● Work task: Count the lines in the listing below that contain the string "Field", matching case. Give only the number.

──────── Listed entries ────────

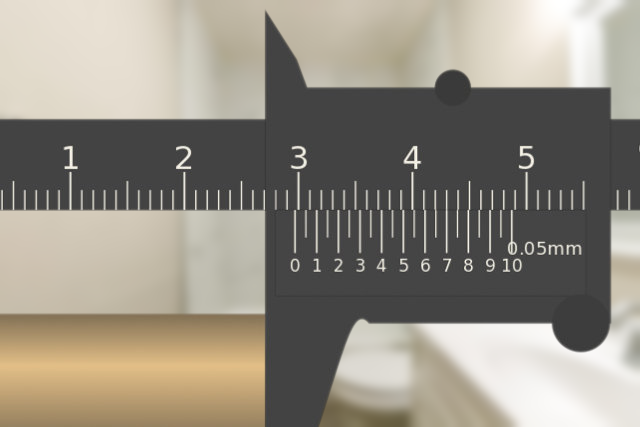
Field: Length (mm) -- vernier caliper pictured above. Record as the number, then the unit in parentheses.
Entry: 29.7 (mm)
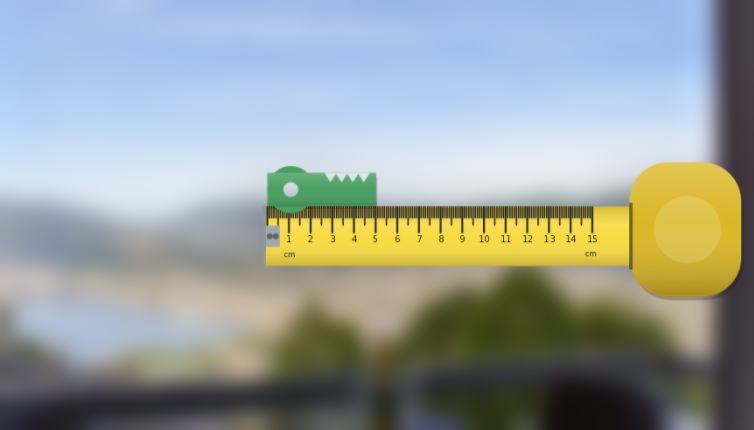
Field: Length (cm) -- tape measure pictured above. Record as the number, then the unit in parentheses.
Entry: 5 (cm)
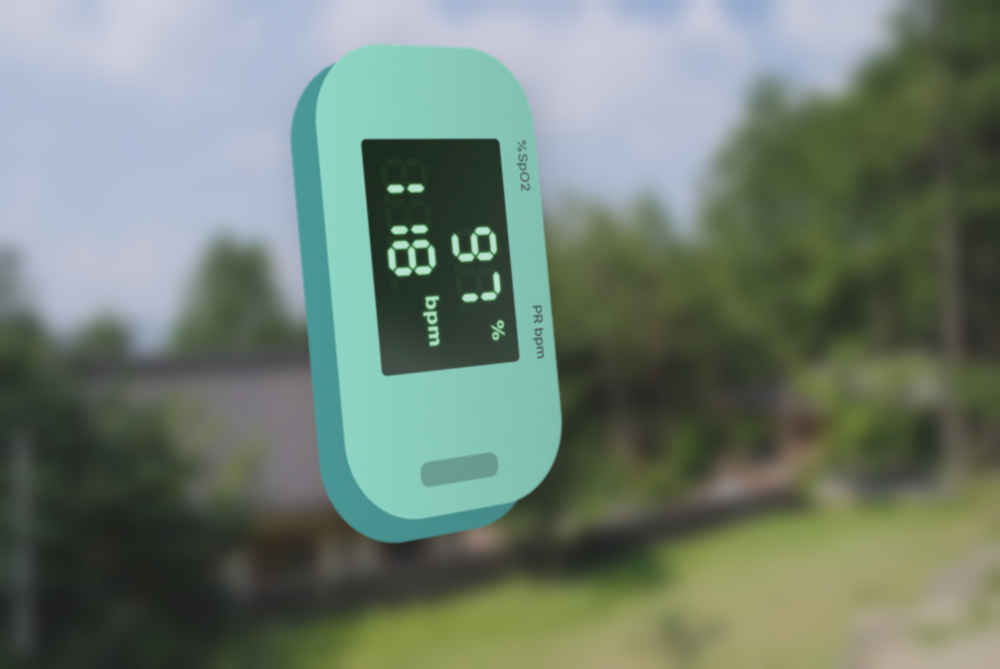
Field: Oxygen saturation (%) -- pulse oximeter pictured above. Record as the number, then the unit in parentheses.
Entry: 97 (%)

────────

● Answer for this exercise: 3